▶ [Source document]:
Two More Infant Boys Contract Herpes From Circumcision Ritual In NYC

Dawn Papple

Two more infant boys have contracted herpes in New York City this month after ritual Jewish circumcisions were performed on them, according to NBC. Over 100 boys die annually from medical circumcisions in the United States, according to The Examiner. Circumcisions by actual medical professionals claim more American babies' lives each year than SIDS. The practice of routine infant circumcision is highly debated in parenting circles, but the ritualistic Ultra-Orthodox Jewish circumcision that has caused two New York City infants to be infected with the herpes virus is even more controversial than circumcisions performed by doctors.

Both infants who contracted herpes from their circumcisions were born full-term and considered very healthy. The custom, which many find appalling, is not practiced by all Jewish families. The ancient practice is protested by many authorities within the Jewish community, according to Capital. It is, however, still practiced by some ultra-Orthodox Jews.

▶ [Excerpted data]:
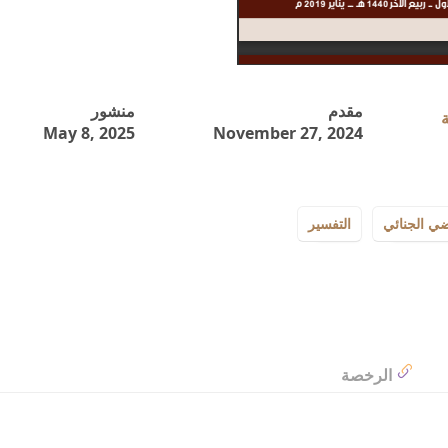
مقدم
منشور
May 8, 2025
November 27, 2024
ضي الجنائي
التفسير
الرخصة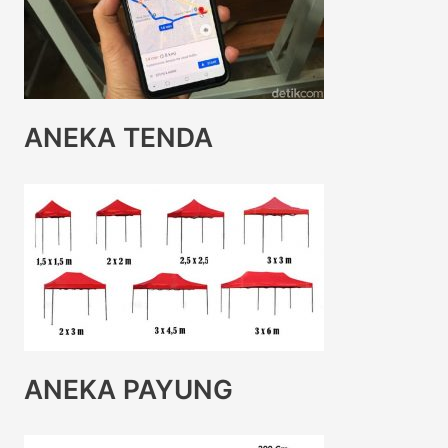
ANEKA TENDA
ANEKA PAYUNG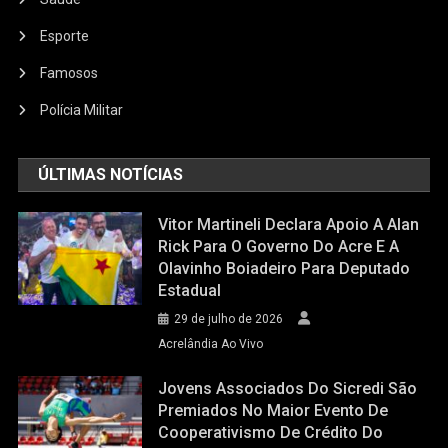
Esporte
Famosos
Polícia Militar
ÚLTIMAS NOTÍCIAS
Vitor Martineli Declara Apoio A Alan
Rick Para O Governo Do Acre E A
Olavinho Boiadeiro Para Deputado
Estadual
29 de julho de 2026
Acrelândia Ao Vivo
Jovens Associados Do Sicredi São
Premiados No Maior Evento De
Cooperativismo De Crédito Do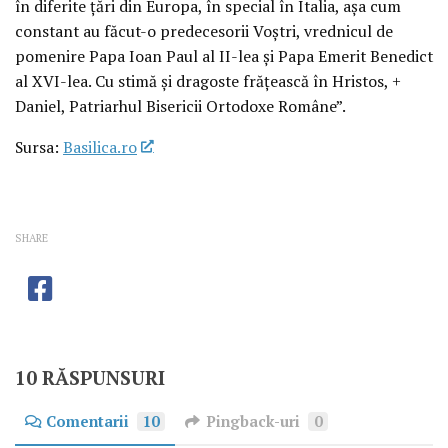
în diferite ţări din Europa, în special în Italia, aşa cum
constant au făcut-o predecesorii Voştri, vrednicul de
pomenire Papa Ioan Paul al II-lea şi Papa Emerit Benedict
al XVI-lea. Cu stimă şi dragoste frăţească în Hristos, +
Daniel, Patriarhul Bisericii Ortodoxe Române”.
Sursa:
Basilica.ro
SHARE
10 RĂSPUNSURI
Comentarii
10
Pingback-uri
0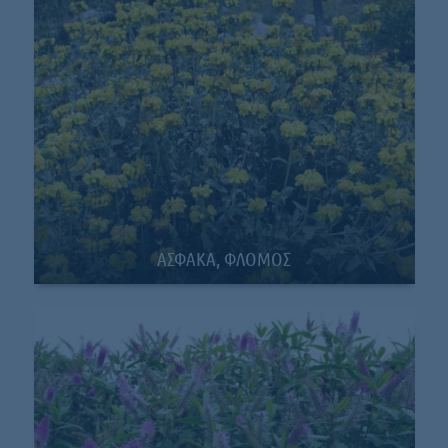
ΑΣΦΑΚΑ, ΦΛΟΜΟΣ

▶ [Prompt 1]: In the article on the New York City herpes cases, how were both infected infants described at birth?
▶ [Prompt 2]: Summarize the article on the New York City herpes cases in two sentences.
▶ [Prompt 3]: Pick up the article on the New York City herpes cases after its final sentence and carry it forward.

▶ [Response box 1]: Both were born full-term and considered very healthy.

▶ [Response box 2]: Two more infant boys in New York City contracted herpes this month after ritual Jewish circumcisions, according to NBC. Both were born full-term and healthy, and the ritual is protested by many authorities within the Jewish community but is still practiced by some ultra-Orthodox Jews.

▶ [Response box 3]:
After the circumcision is performed by a mohel, he then uses a direct "oral suction technique" which entails the mohel's mouth in direct contact with the infant's genitalia. It is an ancient ritual known as metzitzah b'peh. This technique, which infant advocates argue constitutes rape by the FBI's definition, is used as a traditional method of cleansing the wound. The mohel sucks the blood off the end of the infant boy's penis and then spits it aside. The practice is considered rich with tradition by ultra-Orthodox Jews. Both boys developed herpes lesions on their genitals shortly after their circumcisions which were performed eight days after birth.

Since 2000, New York mohels have come under fire. There have been 16 confirmed cases of herpes transmitted to infant boys from this type of circumcision since then, according to Health Department records. Since 2000, two infants have died from contracting the disease which is exceptionally more dangerous for an infant than it is for an adult. Two other infants suffered brain damage after their circumcisions left them suffering from herpes infections.

Two years ago the Board of Health in New York unanimously voted to require anyone performing a religious circumcision involving the oral suction technique to obtain written consent from the child's parent or guardian. The consent forms explain the health risks from the ritual circumcision. One group of Orthodox rabbis sued the city in an attempt to block the regulation requiring a consent form. A judge ruled against the rabbis.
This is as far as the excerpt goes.